No entanto, mesmo com esforço, honestidade e amor pelo que fazem, essa população ainda sofre preconceito de alguns passantes pela praça, que segundo alguns dos entrevistados, os veem como pobres coitados.
“Com certeza notamos um olhar diferente de alguns. Tem sempre aquele que olha torto para a gente. Aqui, temos contato com todo tipo de gente. Tem aquele que acha interessante, outro diz que é legal. Inclusive pessoas de outros estados sempre compram aqui. Mas também tem pessoas que dizem que não gostam dessas coisas, não querem nem se aproximar de nós, achando que somos pobres coitados. Pelo contrário, estamos trabalhando dignamente”, destaca Valdir Andrade.
Os artesãos da Praça João Luís Ferreira acreditam que o sucesso com o público jovem, está por estes seguirem a moda e sempre inovar. E tem na internet, a principal fonte de pesquisa para criar novas peças.
Sociedade hippie chegou a Teresina na década de 70
De acordo com as pesquisas do professor Fábio Brito, não se sabe o momento exato da chegada dessa população que prega vida alternativa em Teresina, no entanto, é na década de 70, que a imprensa teresinense tem registros dos chamados hippies.
“Há registros, especialmente, na imprensa teresinense da década de 1970, da passagem de sujeitos que receberam essa designação. Você pode encontrar matérias que nomeiam sujeitos, em larga medida jovens, com essas denominações em jornais que circulavam nessa época, com conteúdos, desesperadamente, combativo contra os ditos hippies que perambulavam pela cidade. Há um texto de uma matéria que chega a ser engraçado, se lido nos dias de hoje, pois parece conclamar a população a combater esses sujeitos. Aponta o dedo para eles, adjetivando-os como ‘gente maluca, preguiçosa e viciada’, que nada poderia deixar na juventude teresinense a não ser o desejo pela errância e pela sedução de ‘jovens indefesas’ da cidade. É importante destacar que nem toda a imprensa teresinense era conservadora com relação a esse grupo de pessoas”, esclarece o professor de História.
Fábio Brito explica também que a imagem deles é ainda atrelada ao uso de drogas, desemprego e demais fatos negativos, tal como era ligada na década de 70.
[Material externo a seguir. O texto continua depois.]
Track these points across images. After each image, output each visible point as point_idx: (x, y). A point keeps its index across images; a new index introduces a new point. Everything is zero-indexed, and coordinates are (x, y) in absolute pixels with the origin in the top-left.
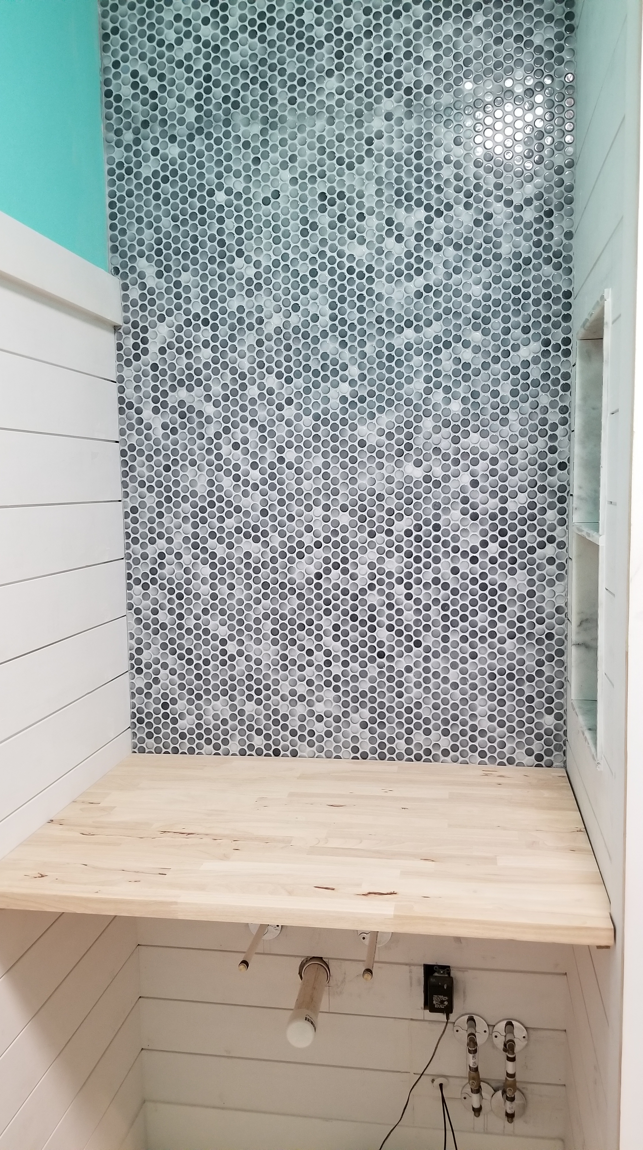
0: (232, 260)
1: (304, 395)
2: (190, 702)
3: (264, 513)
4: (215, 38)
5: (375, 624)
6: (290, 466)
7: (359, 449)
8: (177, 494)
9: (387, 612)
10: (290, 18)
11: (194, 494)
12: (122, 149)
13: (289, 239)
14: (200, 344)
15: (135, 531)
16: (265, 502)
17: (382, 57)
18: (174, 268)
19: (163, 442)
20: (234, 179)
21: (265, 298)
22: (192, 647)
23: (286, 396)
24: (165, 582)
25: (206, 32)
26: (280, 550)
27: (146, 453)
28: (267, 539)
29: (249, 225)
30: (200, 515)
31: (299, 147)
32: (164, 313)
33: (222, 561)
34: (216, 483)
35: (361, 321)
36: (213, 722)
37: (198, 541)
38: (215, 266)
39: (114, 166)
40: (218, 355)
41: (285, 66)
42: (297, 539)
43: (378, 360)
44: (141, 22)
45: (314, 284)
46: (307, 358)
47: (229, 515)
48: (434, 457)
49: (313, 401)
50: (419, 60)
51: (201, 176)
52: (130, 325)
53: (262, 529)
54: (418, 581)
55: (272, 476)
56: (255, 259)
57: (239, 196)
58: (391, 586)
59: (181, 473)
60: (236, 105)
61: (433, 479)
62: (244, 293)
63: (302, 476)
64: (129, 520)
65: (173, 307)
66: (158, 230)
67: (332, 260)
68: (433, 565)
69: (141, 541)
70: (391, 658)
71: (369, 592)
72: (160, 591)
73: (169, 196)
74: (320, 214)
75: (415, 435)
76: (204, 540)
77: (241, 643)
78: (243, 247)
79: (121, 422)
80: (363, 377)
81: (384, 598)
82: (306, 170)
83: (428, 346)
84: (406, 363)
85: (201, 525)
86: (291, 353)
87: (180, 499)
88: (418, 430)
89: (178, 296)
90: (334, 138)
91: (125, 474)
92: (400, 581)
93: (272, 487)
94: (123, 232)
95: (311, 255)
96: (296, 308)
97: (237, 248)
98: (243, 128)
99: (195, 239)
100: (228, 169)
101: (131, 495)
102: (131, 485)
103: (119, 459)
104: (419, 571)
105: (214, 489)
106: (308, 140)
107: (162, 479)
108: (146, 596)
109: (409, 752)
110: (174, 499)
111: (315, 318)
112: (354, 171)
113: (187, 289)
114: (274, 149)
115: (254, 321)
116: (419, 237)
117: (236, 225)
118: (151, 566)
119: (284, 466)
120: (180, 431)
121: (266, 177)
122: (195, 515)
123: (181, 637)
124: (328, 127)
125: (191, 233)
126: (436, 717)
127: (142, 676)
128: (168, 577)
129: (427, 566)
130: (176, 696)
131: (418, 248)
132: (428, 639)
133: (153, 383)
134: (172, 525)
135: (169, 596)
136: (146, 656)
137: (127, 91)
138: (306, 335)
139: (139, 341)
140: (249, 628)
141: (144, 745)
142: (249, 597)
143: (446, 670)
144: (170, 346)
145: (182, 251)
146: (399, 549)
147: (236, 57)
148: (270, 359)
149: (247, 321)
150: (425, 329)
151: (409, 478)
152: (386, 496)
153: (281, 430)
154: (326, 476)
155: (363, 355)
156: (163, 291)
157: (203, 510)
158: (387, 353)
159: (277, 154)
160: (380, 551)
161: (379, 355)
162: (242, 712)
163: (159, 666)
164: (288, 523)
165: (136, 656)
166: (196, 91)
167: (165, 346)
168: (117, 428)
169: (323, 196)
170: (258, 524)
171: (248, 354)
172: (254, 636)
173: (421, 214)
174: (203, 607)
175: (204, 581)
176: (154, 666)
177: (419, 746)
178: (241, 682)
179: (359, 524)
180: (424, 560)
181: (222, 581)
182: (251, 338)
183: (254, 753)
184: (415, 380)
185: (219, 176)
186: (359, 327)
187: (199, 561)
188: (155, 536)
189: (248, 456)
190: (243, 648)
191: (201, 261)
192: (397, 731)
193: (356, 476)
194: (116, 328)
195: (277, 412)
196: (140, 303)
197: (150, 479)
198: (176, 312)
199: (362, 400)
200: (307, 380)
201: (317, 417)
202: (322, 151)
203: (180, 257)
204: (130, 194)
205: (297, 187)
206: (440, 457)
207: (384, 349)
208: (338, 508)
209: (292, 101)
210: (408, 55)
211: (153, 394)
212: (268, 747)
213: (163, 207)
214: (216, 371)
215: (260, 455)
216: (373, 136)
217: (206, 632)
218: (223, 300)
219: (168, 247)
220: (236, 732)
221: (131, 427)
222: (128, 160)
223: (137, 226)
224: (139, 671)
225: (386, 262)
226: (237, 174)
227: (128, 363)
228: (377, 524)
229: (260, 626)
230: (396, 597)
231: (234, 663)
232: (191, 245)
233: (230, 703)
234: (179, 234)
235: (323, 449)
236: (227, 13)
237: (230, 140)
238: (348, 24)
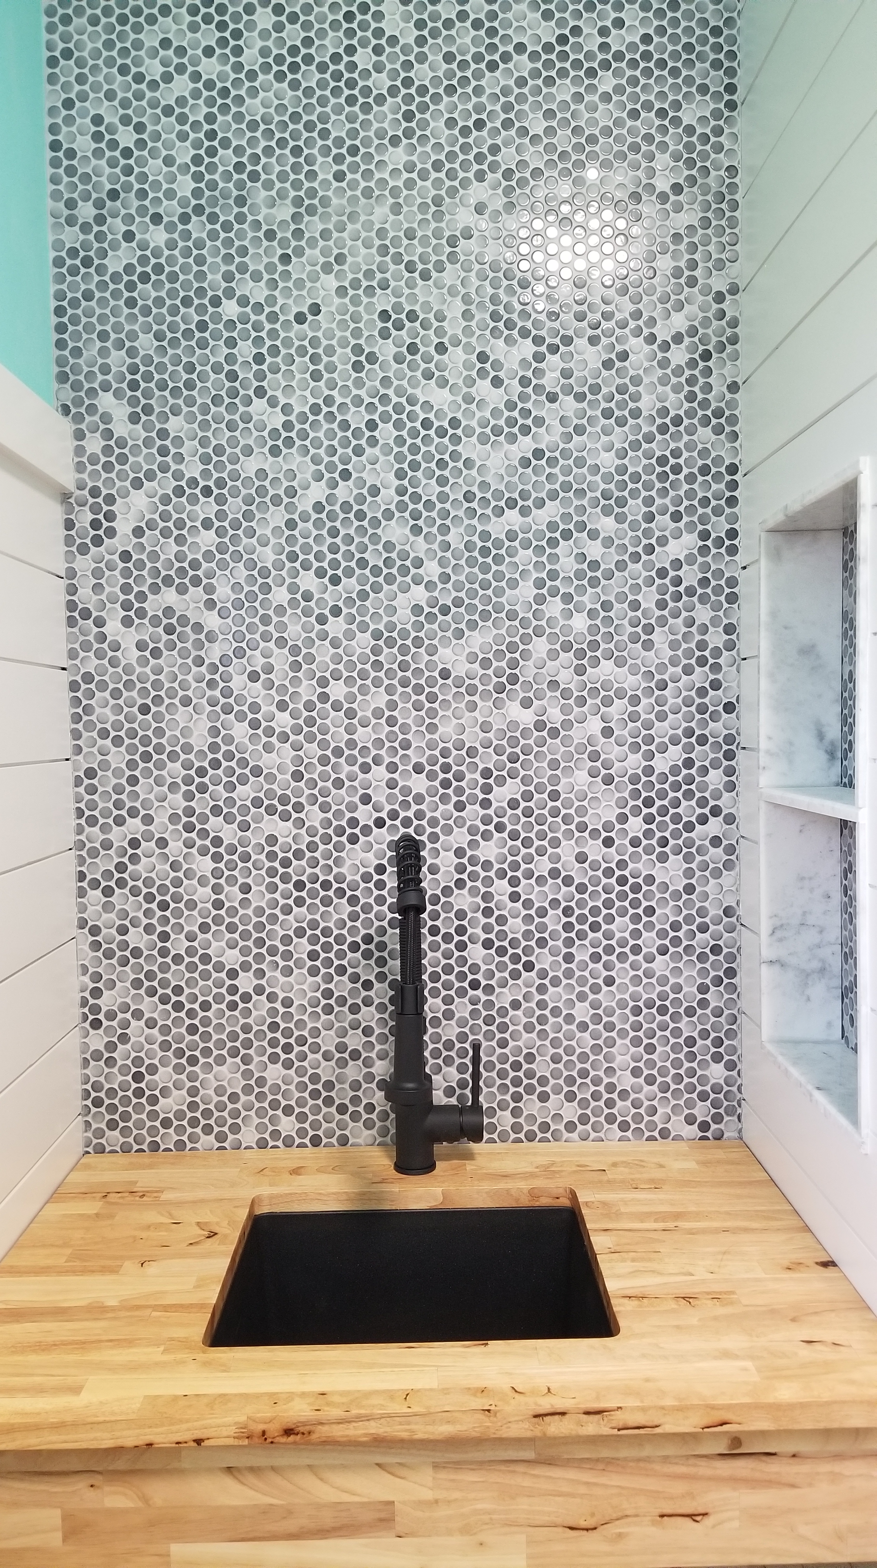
0: (248, 402)
1: (358, 603)
2: (180, 1070)
3: (297, 776)
4: (222, 77)
5: (465, 938)
6: (337, 706)
7: (441, 681)
8: (159, 749)
9: (484, 920)
10: (336, 58)
11: (187, 748)
12: (77, 228)
13: (335, 375)
14: (198, 524)
15: (92, 805)
16: (298, 760)
17: (470, 124)
18: (157, 410)
19: (138, 670)
20: (251, 284)
21: (299, 459)
22: (183, 984)
23: (331, 604)
24: (140, 883)
25: (210, 68)
26: (321, 831)
27: (111, 686)
28: (302, 815)
29: (274, 351)
30: (197, 780)
31: (349, 243)
32: (141, 475)
33: (232, 850)
34: (223, 732)
35: (443, 497)
36: (216, 1099)
37: (193, 819)
38: (222, 409)
39: (63, 254)
40: (227, 540)
41: (328, 126)
42: (348, 815)
43: (467, 554)
44: (109, 45)
45: (373, 442)
46: (363, 549)
47: (243, 780)
48: (549, 694)
49: (372, 611)
50: (523, 132)
51: (201, 276)
52: (86, 492)
53: (294, 800)
54: (529, 875)
55: (310, 721)
56: (283, 401)
57: (258, 308)
58: (488, 882)
59: (168, 717)
60: (254, 176)
61: (549, 726)
62: (266, 450)
63: (355, 721)
64: (81, 790)
65: (155, 467)
66: (132, 352)
67: (399, 408)
68: (550, 850)
69: (101, 821)
70: (489, 989)
71: (456, 892)
72: (131, 898)
73: (150, 303)
74: (381, 341)
75: (521, 663)
76: (204, 819)
77: (260, 974)
78: (264, 384)
79: (71, 638)
80: (445, 578)
81: (479, 900)
82: (360, 276)
83: (539, 535)
84: (507, 559)
85: (198, 795)
86: (338, 540)
87: (164, 757)
88: (526, 655)
89: (163, 451)
90: (402, 234)
91: (76, 718)
92: (501, 874)
93: (310, 738)
94: (77, 352)
95: (367, 400)
96: (346, 475)
97: (256, 384)
98: (264, 211)
99: (190, 368)
100: (243, 268)
101: (85, 750)
102: (85, 734)
103: (67, 695)
104: (529, 859)
105: (219, 740)
106: (364, 234)
107: (135, 726)
108: (108, 907)
109: (516, 1128)
110: (155, 757)
111: (375, 491)
112: (431, 282)
113: (178, 441)
114: (312, 243)
115: (281, 492)
116: (524, 382)
117: (255, 351)
118: (117, 860)
119: (328, 706)
120: (165, 653)
121: (300, 284)
122: (188, 781)
123: (165, 968)
124: (392, 217)
125: (185, 360)
126: (556, 1074)
127: (101, 1031)
128: (144, 875)
129: (541, 852)
130: (156, 1062)
131: (523, 397)
132: (544, 959)
133: (122, 581)
134: (152, 796)
135: (145, 906)
136: (107, 1001)
137: (84, 144)
138: (360, 515)
139: (101, 517)
140: (273, 951)
141: (103, 1141)
142: (274, 904)
143: (570, 1003)
144: (151, 524)
145: (171, 385)
146: (500, 828)
147: (254, 107)
148: (306, 548)
149: (271, 492)
150: (534, 511)
151: (513, 725)
152: (481, 750)
153: (324, 653)
154: (391, 721)
155: (446, 546)
156: (140, 443)
157: (202, 772)
158: (480, 544)
159: (317, 251)
160: (472, 831)
161: (470, 546)
162: (261, 1082)
163: (128, 1016)
164: (334, 791)
165: (92, 1001)
166: (193, 152)
167: (143, 525)
168: (63, 647)
169: (384, 315)
170: (288, 792)
171: (273, 541)
172: (282, 963)
173: (527, 348)
174: (200, 920)
175: (203, 882)
176: (120, 1016)
177: (532, 1118)
178: (260, 1035)
179: (441, 791)
180: (537, 843)
181: (232, 880)
182: (277, 517)
183: (280, 1143)
184: (521, 583)
185: (228, 277)
186: (439, 506)
187: (194, 851)
188: (124, 813)
189: (273, 692)
190: (263, 982)
191: (199, 401)
192: (499, 1097)
193: (436, 721)
194: (65, 497)
195: (318, 627)
196: (103, 459)
197: (117, 726)
198: (160, 475)
199: (445, 610)
200: (362, 581)
201: (377, 635)
202: (383, 250)
203: (167, 393)
204: (88, 296)
205: (347, 300)
206: (558, 694)
207: (476, 538)
208: (410, 768)
209: (339, 176)
210: (507, 124)
211: (122, 597)
212: (301, 1133)
213: (141, 319)
214: (223, 565)
215: (291, 690)
216: (458, 233)
217: (206, 959)
218: (234, 460)
219: (148, 377)
220: (252, 1113)
221: (86, 646)
222: (86, 246)
223: (98, 344)
224: (96, 1024)
225: (478, 415)
226: (256, 277)
227: (83, 550)
228: (468, 791)
229: (291, 948)
230: (496, 898)
231: (250, 1005)
232: (185, 376)
233: (243, 1067)
234: (166, 360)
235: (387, 682)
236: (241, 43)
237: (245, 226)
238: (422, 74)
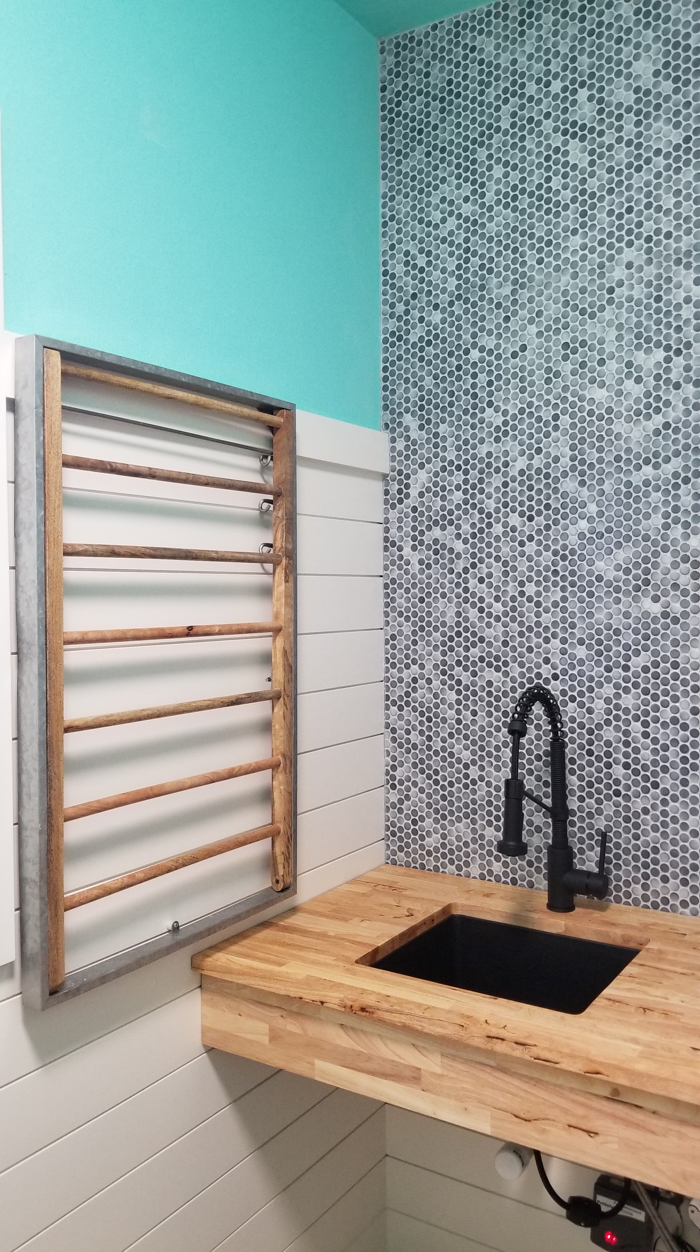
0: (483, 410)
1: (545, 532)
2: (437, 821)
3: (505, 644)
4: (474, 213)
5: (611, 760)
6: (530, 599)
7: (596, 584)
8: (429, 624)
9: (624, 749)
10: (539, 187)
11: (444, 624)
12: (395, 319)
13: (534, 388)
14: (453, 488)
15: (394, 656)
16: (506, 634)
17: (623, 211)
18: (433, 421)
19: (419, 576)
20: (487, 337)
21: (511, 443)
22: (439, 769)
23: (528, 533)
24: (417, 705)
25: (467, 209)
26: (519, 680)
27: (405, 586)
28: (508, 669)
29: (499, 378)
30: (449, 644)
31: (545, 302)
32: (424, 461)
33: (467, 688)
34: (463, 615)
35: (600, 460)
36: (456, 843)
37: (446, 668)
38: (468, 417)
39: (388, 336)
40: (468, 497)
41: (534, 231)
42: (536, 671)
43: (616, 497)
44: (414, 208)
45: (556, 428)
46: (548, 497)
47: (474, 645)
48: (672, 593)
49: (553, 537)
50: (659, 209)
51: (459, 337)
52: (395, 473)
53: (503, 659)
54: (656, 720)
55: (514, 609)
56: (503, 408)
57: (490, 352)
58: (627, 723)
59: (434, 605)
60: (490, 271)
61: (672, 615)
62: (492, 440)
63: (541, 609)
64: (388, 647)
65: (431, 455)
66: (421, 389)
67: (573, 405)
68: (671, 704)
69: (398, 666)
70: (627, 798)
71: (605, 727)
72: (413, 713)
73: (431, 358)
74: (563, 363)
75: (652, 571)
76: (452, 668)
77: (482, 768)
78: (493, 399)
79: (386, 558)
80: (601, 514)
81: (620, 735)
82: (551, 323)
83: (667, 482)
84: (644, 500)
85: (449, 653)
86: (533, 493)
87: (431, 629)
88: (656, 565)
89: (436, 446)
90: (577, 291)
91: (387, 605)
92: (637, 718)
93: (513, 620)
94: (393, 392)
95: (553, 401)
96: (539, 451)
97: (488, 399)
98: (496, 291)
99: (452, 394)
100: (482, 329)
101: (391, 623)
102: (391, 614)
103: (382, 591)
104: (656, 709)
105: (461, 619)
106: (554, 296)
107: (417, 610)
108: (401, 717)
109: (645, 898)
110: (427, 629)
111: (556, 460)
112: (595, 320)
113: (444, 439)
114: (523, 307)
115: (500, 465)
116: (658, 377)
117: (488, 379)
118: (405, 690)
119: (525, 599)
120: (433, 566)
121: (515, 334)
122: (444, 644)
123: (429, 757)
124: (572, 281)
125: (449, 389)
126: (674, 865)
127: (396, 791)
128: (420, 700)
129: (665, 704)
130: (424, 814)
131: (657, 388)
132: (666, 782)
133: (412, 524)
134: (424, 653)
135: (420, 719)
136: (399, 773)
137: (400, 269)
138: (547, 476)
139: (402, 487)
140: (489, 754)
141: (396, 858)
142: (490, 724)
143: (685, 816)
144: (428, 490)
145: (441, 405)
146: (636, 685)
147: (492, 228)
148: (514, 499)
149: (495, 465)
150: (663, 465)
151: (646, 614)
152: (623, 631)
153: (523, 565)
154: (564, 610)
155: (602, 493)
156: (424, 442)
157: (451, 639)
158: (625, 490)
159: (526, 311)
160: (617, 686)
161: (617, 492)
162: (482, 837)
163: (410, 784)
164: (527, 655)
165: (391, 773)
166: (457, 262)
167: (424, 490)
168: (381, 563)
169: (566, 346)
170: (500, 654)
171: (494, 495)
172: (495, 763)
173: (660, 355)
174: (449, 731)
175: (451, 707)
176: (406, 783)
177: (656, 893)
178: (482, 807)
179: (596, 658)
180: (662, 698)
181: (466, 707)
182: (497, 480)
183: (492, 879)
184: (653, 516)
185: (474, 335)
186: (598, 466)
187: (446, 687)
188: (410, 661)
189: (492, 590)
190: (484, 773)
191: (456, 413)
192: (633, 874)
193: (593, 610)
194: (385, 476)
195: (519, 549)
196: (405, 453)
197: (408, 610)
198: (434, 460)
199: (601, 536)
200: (548, 518)
201: (555, 553)
202: (566, 304)
203: (439, 411)
204: (400, 358)
205: (543, 340)
206: (678, 593)
207: (622, 487)
208: (575, 641)
209: (540, 261)
210: (648, 206)
211: (412, 533)
212: (506, 874)
213: (426, 368)
214: (466, 512)
215: (503, 589)
216: (614, 285)
217: (451, 755)
218: (474, 447)
219: (429, 402)
220: (477, 856)
221: (393, 563)
222: (399, 329)
223: (404, 386)
224: (393, 787)
225: (625, 403)
226: (490, 333)
227: (393, 506)
228: (614, 659)
229: (500, 754)
230: (633, 734)
231: (476, 787)
232: (449, 399)
233: (472, 826)
234: (439, 391)
235: (561, 584)
236: (485, 190)
237: (485, 303)
238: (593, 184)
“O uso de drogas, especialmente o da maconha, foi demonizado nessa época, e associado aos hippies, como se as duas coisas se confundissem e fossem, igualmente, negativas. Assim como o desemprego também aparece, nesse momento histórico, como um ícone da captura social que a classe média teresinense pregava. Ser bem aceito socialmente era ter um bom emprego. Os ditos hippies, ao contrário, representavam a não necessidade de ser tudo isso, e sim aquilo que se bem quisesse. Logicamente, uma ampla parcela da sociedade os marginalizou por ser o oposto do que a lógica social dominante valorizava”, pontua Fábio Brito.